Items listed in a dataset
================

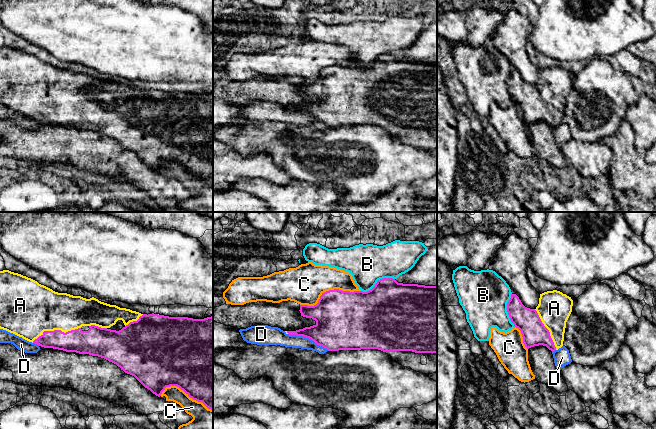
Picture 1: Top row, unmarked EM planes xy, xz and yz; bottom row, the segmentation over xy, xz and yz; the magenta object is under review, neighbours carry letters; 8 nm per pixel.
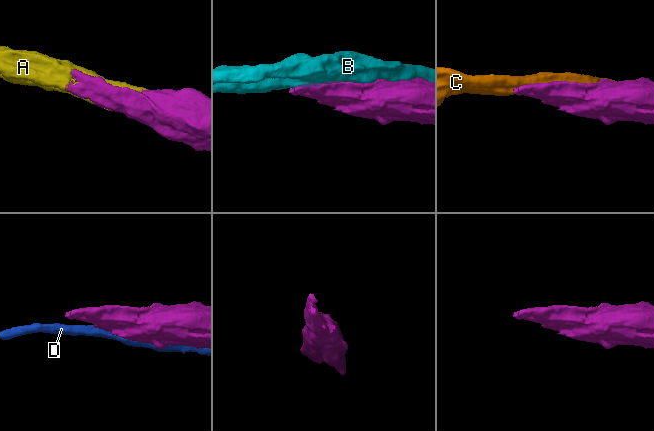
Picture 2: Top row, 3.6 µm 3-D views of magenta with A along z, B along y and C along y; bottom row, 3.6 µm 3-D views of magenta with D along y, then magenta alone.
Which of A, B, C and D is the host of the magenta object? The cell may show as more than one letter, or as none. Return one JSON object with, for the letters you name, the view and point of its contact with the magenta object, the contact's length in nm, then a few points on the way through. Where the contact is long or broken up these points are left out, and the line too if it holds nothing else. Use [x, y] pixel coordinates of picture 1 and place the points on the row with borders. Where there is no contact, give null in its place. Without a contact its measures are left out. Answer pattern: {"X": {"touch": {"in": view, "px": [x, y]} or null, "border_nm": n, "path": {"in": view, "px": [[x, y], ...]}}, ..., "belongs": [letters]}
{"A": {"touch": {"in": "xy", "px": [56, 330]}, "border_nm": 420}, "belongs": ["A"]}

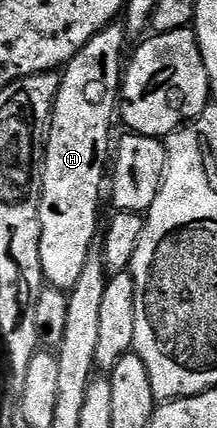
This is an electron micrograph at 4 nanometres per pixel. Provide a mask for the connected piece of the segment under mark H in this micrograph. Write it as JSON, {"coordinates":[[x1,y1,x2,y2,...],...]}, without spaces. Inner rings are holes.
{"coordinates":[[119,22,110,24,110,26,107,27,105,30,101,30,101,34,97,34,93,38,89,38,89,42,85,42,85,46,81,49,81,51,79,51,79,53,76,54,73,57,73,59,71,59,67,63,67,65,65,65,65,67,62,69,61,79,59,82,59,89,57,90,57,98,55,99,55,105,53,106,53,110,51,111,51,129,49,129,49,131,47,132,47,149,45,150,45,158,43,159,43,177,41,178,41,190,39,191,39,269,41,269,43,271,44,281,46,281,46,283,48,285,50,285,50,287,60,288,60,290,65,293,70,292,71,288,73,286,77,286,77,278,79,277,79,275,81,275,81,270,85,270,85,262,89,258,89,250,91,249,91,247,94,247,97,242,97,232,96,232,96,236,95,236,95,230,98,228,98,226,100,229,100,226,101,226,101,220,100,220,100,224,99,224,99,191,101,191,102,188,104,191,104,188,105,188,105,172,104,172,104,176,103,176,103,167,105,167,106,164,108,167,109,153,112,151,112,148,113,148,113,140,112,140,112,144,111,144,111,119,113,119,113,118,116,119,117,105,121,99,121,77,125,71,125,52,124,52,124,56,123,56,123,42,124,41,127,42,128,38,129,37,126,33,122,23,119,23]]}

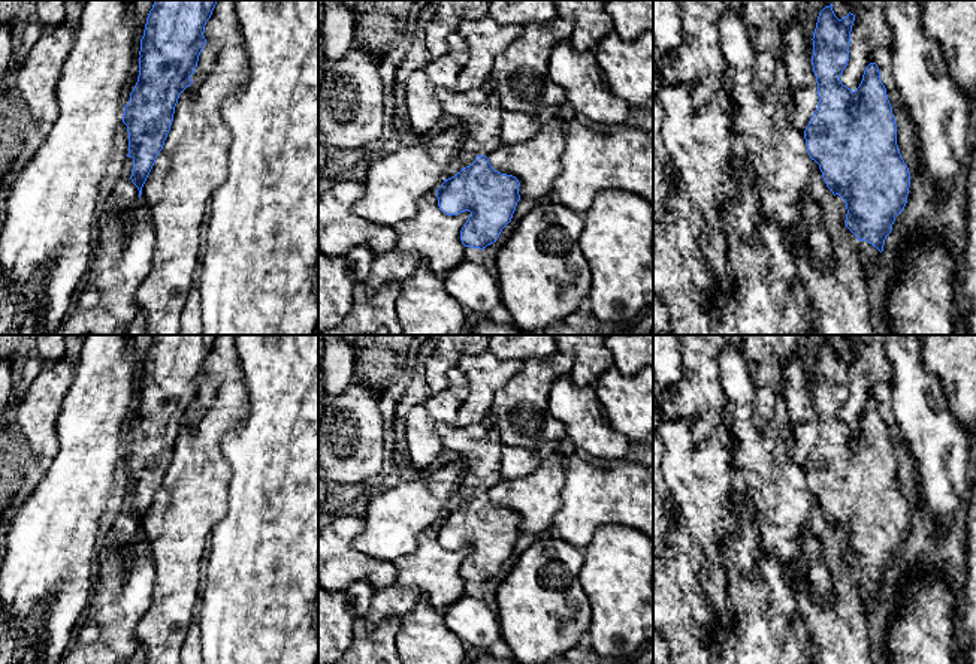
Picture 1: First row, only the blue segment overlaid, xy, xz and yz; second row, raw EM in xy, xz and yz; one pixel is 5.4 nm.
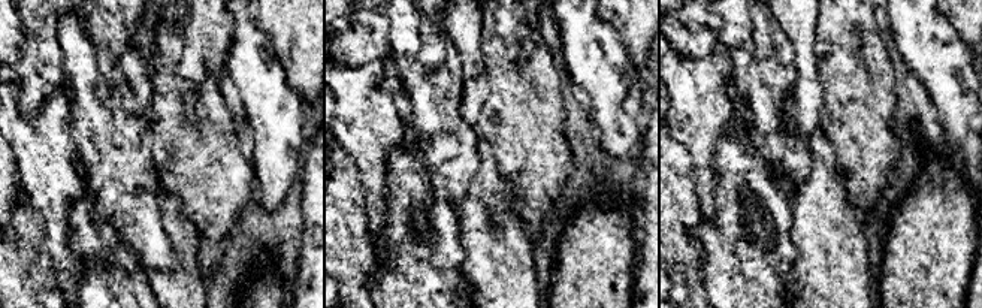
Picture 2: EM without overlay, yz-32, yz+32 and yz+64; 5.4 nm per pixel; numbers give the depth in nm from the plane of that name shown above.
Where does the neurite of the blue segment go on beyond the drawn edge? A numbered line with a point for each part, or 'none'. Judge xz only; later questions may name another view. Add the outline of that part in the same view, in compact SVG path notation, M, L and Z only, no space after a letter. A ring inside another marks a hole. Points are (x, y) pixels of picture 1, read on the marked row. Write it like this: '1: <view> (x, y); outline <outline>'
none

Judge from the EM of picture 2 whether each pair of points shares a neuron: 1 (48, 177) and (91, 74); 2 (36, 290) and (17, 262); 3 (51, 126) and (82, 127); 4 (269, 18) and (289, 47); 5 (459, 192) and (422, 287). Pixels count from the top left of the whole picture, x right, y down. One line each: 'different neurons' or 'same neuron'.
1: different neurons
2: same neuron
3: different neurons
4: same neuron
5: different neurons

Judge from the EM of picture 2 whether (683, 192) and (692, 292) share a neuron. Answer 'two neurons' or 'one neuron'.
one neuron

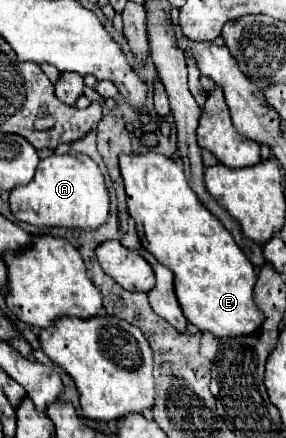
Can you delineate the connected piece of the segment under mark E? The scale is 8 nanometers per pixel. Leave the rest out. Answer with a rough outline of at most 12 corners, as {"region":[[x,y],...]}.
{"region":[[153,150],[120,157],[144,249],[188,323],[262,327],[256,269]]}

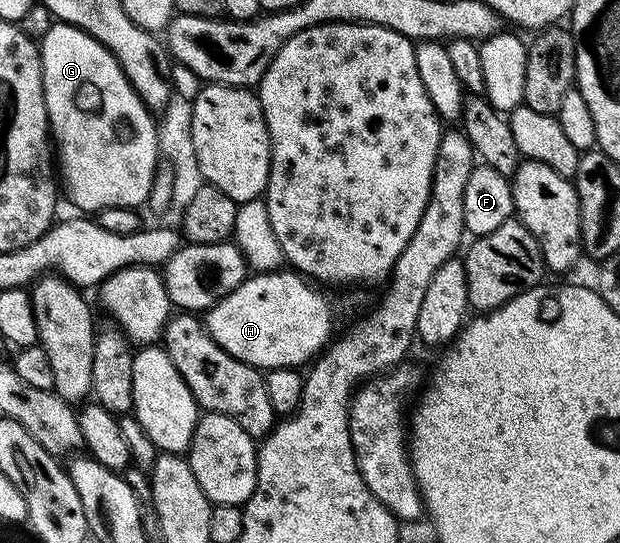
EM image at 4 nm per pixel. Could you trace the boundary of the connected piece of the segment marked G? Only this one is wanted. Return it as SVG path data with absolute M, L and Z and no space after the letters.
M53 24L40 39L39 49L45 107L64 193L65 190L69 193L70 200L81 212L137 208L140 202L148 203L153 177L159 170L159 126L156 121L153 123L154 115L137 95L115 55L91 35L66 24Z

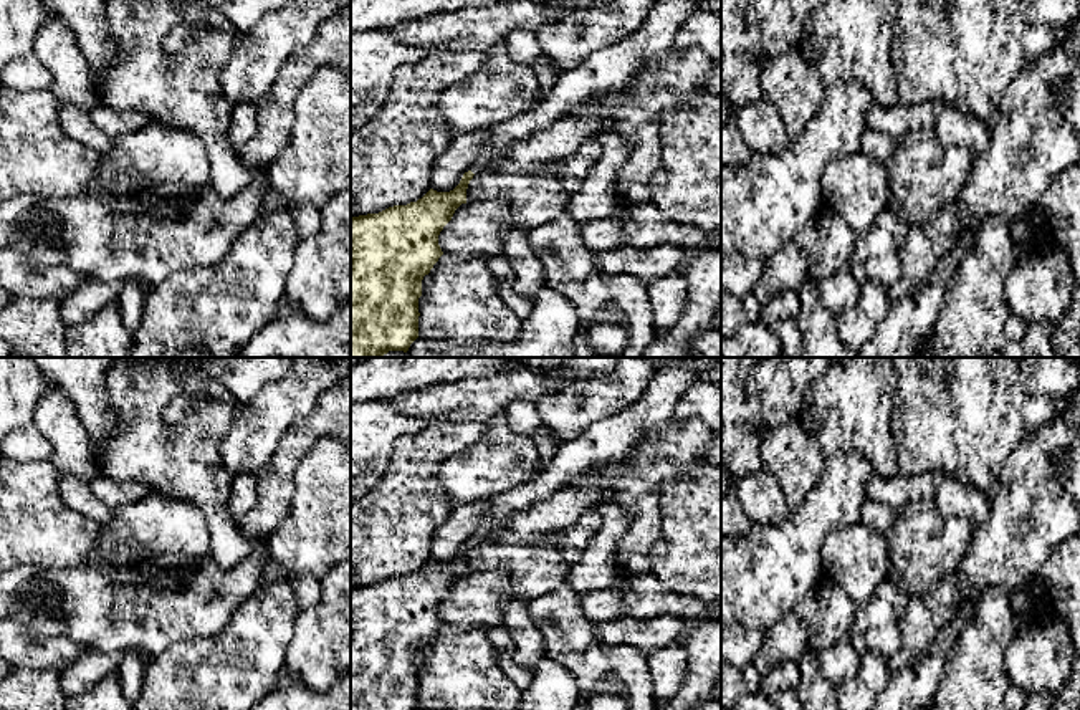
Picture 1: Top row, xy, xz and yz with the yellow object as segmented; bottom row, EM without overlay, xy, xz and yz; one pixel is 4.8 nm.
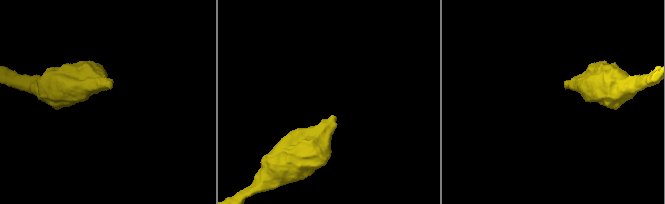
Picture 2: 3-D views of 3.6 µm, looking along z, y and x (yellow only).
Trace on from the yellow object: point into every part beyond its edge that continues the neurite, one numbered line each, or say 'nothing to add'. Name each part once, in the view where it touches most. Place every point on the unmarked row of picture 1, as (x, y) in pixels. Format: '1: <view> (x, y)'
1: xz (604, 442)

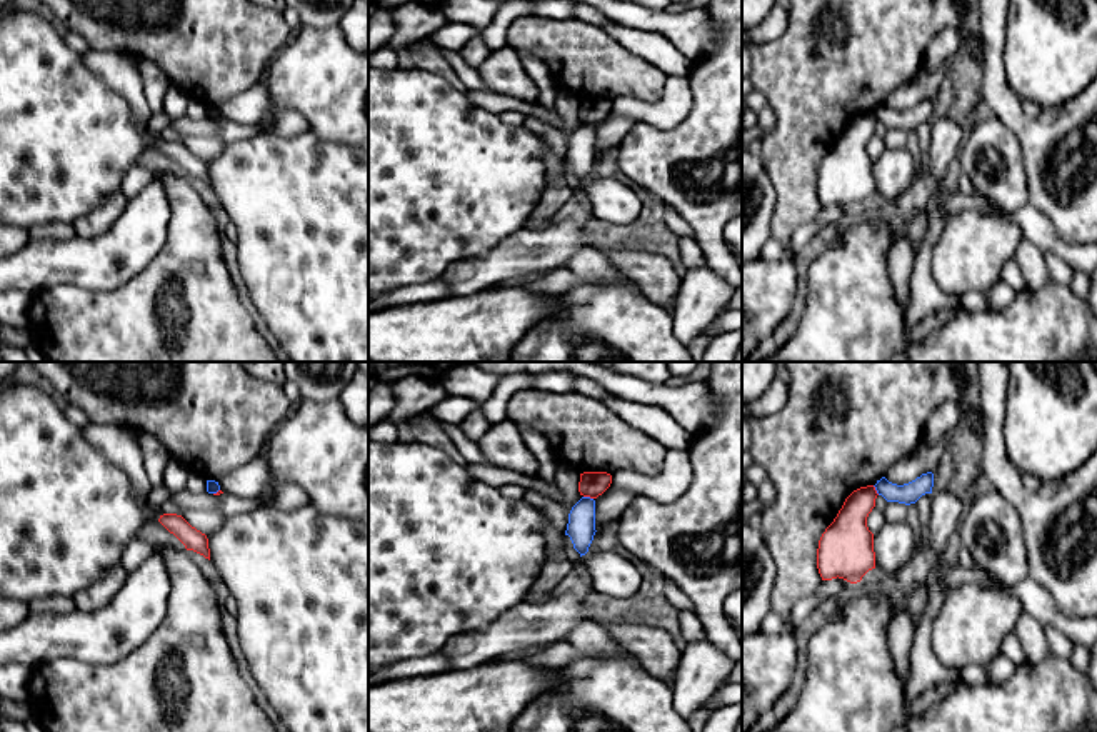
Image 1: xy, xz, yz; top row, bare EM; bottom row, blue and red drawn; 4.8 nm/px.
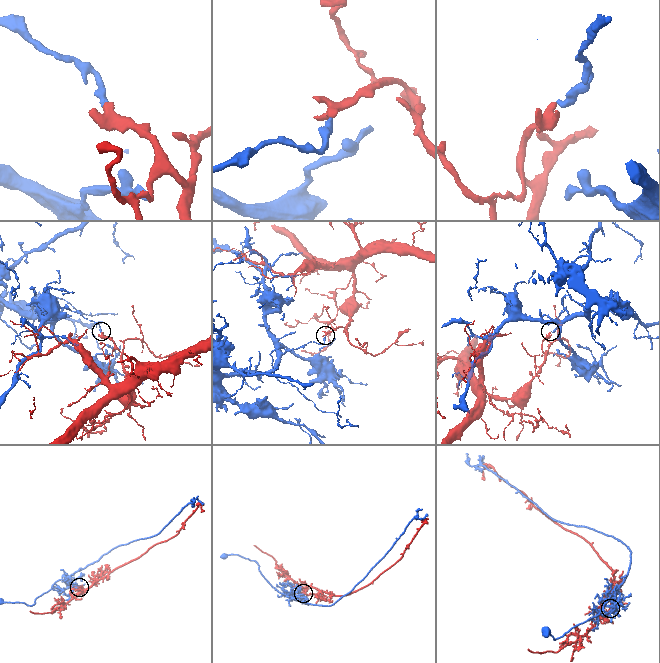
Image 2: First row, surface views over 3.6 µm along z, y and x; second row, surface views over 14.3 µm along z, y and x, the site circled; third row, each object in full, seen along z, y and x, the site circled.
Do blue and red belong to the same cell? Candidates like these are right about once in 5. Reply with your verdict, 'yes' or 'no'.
no

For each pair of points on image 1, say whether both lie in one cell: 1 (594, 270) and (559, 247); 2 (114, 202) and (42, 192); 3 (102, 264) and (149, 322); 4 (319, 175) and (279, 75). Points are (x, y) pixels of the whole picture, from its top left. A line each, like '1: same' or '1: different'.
1: different
2: different
3: different
4: different

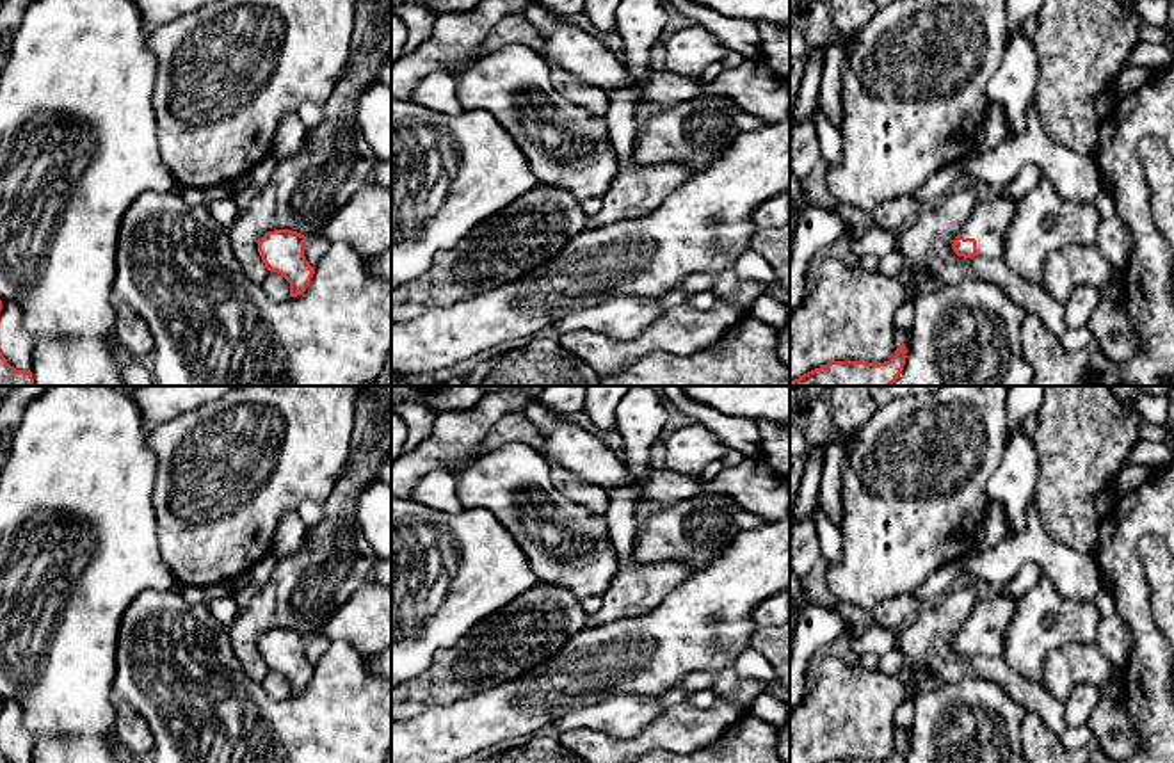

================

#### Exercise aim
Quote exactly, and only, the lines from the one containing "Image 1: xy, xz, yz;" through the last line of the records above, both included; leave out any pictures.

#### Reply to the exercise
Image 1: xy, xz, yz; top row, bare EM; bottom row, blue and red drawn; 4.8 nm/px.
Image 2: First row, surface views over 3.6 µm along z, y and x; second row, surface views over 14.3 µm along z, y and x, the site circled; third row, each object in full, seen along z, y and x, the site circled.
Do blue and red belong to the same cell? Candidates like these are right about once in 5. Reply with your verdict, 'yes' or 'no'.
no

For each pair of points on image 1, say whether both lie in one cell: 1 (594, 270) and (559, 247); 2 (114, 202) and (42, 192); 3 (102, 264) and (149, 322); 4 (319, 175) and (279, 75). Points are (x, y) pixels of the whole picture, from its top left. A line each, like '1: same' or '1: different'.
1: different
2: different
3: different
4: different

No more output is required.